Only one stretch of the records below is wanted: the lines from the one holding "well suited for" through the one holding "Follow-up messages after appointments". Return it exactly, both ends included.

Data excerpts
____
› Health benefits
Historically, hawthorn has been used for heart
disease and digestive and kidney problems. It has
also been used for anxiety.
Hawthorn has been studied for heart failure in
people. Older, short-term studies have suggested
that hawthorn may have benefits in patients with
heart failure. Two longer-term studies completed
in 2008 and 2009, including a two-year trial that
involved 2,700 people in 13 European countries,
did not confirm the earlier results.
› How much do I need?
____
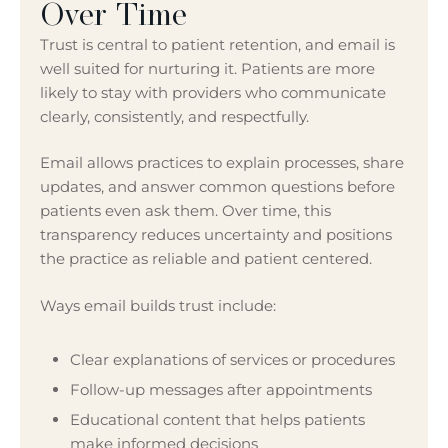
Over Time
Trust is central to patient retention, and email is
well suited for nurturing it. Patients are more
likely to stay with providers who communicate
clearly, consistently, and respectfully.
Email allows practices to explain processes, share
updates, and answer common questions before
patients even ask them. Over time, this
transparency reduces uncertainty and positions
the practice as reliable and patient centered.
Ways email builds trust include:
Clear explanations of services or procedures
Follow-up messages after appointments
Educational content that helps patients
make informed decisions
____
EXERCISE OUTPUT
well suited for nurturing it. Patients are more
likely to stay with providers who communicate
clearly, consistently, and respectfully.
Email allows practices to explain processes, share
updates, and answer common questions before
patients even ask them. Over time, this
transparency reduces uncertainty and positions
the practice as reliable and patient centered.
Ways email builds trust include:
Clear explanations of services or procedures
Follow-up messages after appointments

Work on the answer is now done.